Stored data
──────
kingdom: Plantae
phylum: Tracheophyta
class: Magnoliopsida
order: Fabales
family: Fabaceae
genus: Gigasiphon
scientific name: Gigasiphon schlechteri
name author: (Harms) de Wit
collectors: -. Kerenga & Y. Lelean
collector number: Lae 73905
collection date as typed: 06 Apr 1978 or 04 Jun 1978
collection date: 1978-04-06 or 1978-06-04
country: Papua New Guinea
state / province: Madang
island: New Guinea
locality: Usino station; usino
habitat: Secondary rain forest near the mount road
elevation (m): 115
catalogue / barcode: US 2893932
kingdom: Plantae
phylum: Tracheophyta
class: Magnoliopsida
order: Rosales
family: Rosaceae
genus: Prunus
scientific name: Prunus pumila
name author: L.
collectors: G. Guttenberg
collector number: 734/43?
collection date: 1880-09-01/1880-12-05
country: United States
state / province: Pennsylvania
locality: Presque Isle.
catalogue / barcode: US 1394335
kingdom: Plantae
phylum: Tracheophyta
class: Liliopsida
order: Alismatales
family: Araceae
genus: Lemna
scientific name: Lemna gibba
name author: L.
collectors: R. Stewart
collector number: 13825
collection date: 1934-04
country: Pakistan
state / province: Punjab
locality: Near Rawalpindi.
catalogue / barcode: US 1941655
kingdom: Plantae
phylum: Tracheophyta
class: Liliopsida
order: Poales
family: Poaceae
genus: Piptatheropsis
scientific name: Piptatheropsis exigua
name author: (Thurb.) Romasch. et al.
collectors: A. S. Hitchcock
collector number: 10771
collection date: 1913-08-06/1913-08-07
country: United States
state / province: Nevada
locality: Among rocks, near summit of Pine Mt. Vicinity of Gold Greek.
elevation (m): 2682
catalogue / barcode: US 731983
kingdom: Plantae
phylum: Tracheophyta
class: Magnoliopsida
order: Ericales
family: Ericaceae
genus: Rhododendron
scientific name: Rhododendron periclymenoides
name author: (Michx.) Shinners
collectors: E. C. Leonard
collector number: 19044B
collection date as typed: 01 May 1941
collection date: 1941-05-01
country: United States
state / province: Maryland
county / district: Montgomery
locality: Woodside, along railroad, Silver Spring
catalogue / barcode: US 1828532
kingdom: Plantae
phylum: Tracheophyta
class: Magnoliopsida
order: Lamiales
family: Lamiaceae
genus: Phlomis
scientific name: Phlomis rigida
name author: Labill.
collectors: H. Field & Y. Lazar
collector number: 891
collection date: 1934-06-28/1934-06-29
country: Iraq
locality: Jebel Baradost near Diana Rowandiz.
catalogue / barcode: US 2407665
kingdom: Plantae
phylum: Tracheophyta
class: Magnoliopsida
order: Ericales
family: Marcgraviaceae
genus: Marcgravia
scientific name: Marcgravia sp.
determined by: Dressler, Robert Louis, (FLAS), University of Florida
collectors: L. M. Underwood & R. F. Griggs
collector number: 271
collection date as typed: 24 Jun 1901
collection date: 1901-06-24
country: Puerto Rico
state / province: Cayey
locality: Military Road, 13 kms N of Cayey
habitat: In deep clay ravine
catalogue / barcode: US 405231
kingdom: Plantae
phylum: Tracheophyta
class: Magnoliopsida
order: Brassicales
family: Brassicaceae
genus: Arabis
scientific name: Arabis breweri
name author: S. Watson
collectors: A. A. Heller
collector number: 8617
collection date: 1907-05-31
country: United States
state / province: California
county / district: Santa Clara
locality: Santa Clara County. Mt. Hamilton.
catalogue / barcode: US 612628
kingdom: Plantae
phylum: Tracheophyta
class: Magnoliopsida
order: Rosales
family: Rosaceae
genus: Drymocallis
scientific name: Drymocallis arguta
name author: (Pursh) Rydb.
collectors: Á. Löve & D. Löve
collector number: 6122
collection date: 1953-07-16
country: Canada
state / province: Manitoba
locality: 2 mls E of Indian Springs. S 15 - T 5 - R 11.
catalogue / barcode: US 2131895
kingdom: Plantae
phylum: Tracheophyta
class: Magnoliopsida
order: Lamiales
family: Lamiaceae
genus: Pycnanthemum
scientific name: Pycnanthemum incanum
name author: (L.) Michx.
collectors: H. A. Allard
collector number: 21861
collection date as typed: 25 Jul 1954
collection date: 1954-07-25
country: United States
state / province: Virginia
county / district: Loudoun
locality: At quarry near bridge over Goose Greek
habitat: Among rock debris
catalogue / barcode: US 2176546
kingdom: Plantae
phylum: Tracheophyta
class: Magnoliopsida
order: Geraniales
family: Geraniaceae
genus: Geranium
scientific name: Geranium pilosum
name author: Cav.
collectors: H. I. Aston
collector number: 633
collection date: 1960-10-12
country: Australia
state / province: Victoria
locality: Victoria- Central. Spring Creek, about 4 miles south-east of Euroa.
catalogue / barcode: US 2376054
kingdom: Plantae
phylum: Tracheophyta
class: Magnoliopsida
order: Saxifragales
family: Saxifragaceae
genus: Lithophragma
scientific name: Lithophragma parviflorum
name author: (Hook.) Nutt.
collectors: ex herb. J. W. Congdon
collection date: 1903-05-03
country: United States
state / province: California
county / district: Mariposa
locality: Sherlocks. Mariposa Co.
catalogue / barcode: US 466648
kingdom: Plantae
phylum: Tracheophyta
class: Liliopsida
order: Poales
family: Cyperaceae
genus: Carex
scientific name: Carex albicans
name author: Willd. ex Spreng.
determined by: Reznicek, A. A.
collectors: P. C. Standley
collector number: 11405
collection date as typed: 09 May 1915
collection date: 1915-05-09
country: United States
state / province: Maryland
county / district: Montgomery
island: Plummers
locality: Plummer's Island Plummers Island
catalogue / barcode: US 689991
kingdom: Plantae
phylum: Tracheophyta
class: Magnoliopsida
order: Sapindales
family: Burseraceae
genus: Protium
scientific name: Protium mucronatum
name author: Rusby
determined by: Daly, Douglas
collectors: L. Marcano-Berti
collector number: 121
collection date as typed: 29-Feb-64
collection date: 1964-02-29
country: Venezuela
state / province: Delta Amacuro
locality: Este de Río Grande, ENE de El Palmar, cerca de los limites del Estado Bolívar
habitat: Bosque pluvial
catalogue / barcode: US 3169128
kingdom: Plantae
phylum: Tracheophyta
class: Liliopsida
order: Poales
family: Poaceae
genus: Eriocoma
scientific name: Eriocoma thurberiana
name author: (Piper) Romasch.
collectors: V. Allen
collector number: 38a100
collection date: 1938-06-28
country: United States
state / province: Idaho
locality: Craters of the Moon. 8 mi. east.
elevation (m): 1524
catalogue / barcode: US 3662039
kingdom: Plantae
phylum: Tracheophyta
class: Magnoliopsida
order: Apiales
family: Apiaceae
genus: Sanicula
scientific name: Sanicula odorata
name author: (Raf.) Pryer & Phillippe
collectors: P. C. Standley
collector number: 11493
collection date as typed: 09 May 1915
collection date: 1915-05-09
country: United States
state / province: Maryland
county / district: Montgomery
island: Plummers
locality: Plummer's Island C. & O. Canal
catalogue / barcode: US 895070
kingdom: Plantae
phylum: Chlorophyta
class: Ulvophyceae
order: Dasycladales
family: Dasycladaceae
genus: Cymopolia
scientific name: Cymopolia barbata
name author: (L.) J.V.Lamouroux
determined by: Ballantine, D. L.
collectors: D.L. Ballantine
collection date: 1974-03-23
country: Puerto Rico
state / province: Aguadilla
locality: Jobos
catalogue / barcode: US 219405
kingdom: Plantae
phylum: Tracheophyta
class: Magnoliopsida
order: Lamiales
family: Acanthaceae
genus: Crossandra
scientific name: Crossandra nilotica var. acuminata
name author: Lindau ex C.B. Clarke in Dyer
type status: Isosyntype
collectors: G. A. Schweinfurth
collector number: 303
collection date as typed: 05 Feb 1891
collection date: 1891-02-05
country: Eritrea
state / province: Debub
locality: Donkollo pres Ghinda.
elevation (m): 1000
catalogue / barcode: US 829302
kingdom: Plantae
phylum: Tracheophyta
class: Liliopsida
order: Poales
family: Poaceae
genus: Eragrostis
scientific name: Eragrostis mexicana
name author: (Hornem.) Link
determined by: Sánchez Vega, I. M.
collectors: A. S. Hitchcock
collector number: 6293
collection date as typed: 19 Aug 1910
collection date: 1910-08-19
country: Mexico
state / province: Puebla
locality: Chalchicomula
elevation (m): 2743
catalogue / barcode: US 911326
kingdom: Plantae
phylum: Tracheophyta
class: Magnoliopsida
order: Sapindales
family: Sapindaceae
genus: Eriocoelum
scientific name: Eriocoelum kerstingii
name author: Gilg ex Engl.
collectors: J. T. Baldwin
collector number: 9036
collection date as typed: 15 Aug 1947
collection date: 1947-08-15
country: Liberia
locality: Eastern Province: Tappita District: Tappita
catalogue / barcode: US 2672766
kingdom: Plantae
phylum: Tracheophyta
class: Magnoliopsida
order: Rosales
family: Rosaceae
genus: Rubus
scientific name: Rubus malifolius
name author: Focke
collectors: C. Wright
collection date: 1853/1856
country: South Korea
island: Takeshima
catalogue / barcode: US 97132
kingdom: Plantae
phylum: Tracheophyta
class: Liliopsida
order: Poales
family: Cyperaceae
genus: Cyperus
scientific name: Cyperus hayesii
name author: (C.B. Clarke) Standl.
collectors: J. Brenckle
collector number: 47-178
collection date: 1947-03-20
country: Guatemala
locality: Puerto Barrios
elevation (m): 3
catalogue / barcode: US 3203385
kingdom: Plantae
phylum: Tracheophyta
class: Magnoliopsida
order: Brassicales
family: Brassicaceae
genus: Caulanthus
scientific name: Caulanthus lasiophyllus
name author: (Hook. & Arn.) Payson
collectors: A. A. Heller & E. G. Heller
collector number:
──────
Directions for this task: Copy out the lines from the start of the botanical specimen entries through the line containing "state / province: Punjab", with both of those lines included.

Task answer:
kingdom: Plantae
phylum: Tracheophyta
class: Magnoliopsida
order: Fabales
family: Fabaceae
genus: Gigasiphon
scientific name: Gigasiphon schlechteri
name author: (Harms) de Wit
collectors: -. Kerenga & Y. Lelean
collector number: Lae 73905
collection date as typed: 06 Apr 1978 or 04 Jun 1978
collection date: 1978-04-06 or 1978-06-04
country: Papua New Guinea
state / province: Madang
island: New Guinea
locality: Usino station; usino
habitat: Secondary rain forest near the mount road
elevation (m): 115
catalogue / barcode: US 2893932
kingdom: Plantae
phylum: Tracheophyta
class: Magnoliopsida
order: Rosales
family: Rosaceae
genus: Prunus
scientific name: Prunus pumila
name author: L.
collectors: G. Guttenberg
collector number: 734/43?
collection date: 1880-09-01/1880-12-05
country: United States
state / province: Pennsylvania
locality: Presque Isle.
catalogue / barcode: US 1394335
kingdom: Plantae
phylum: Tracheophyta
class: Liliopsida
order: Alismatales
family: Araceae
genus: Lemna
scientific name: Lemna gibba
name author: L.
collectors: R. Stewart
collector number: 13825
collection date: 1934-04
country: Pakistan
state / province: Punjab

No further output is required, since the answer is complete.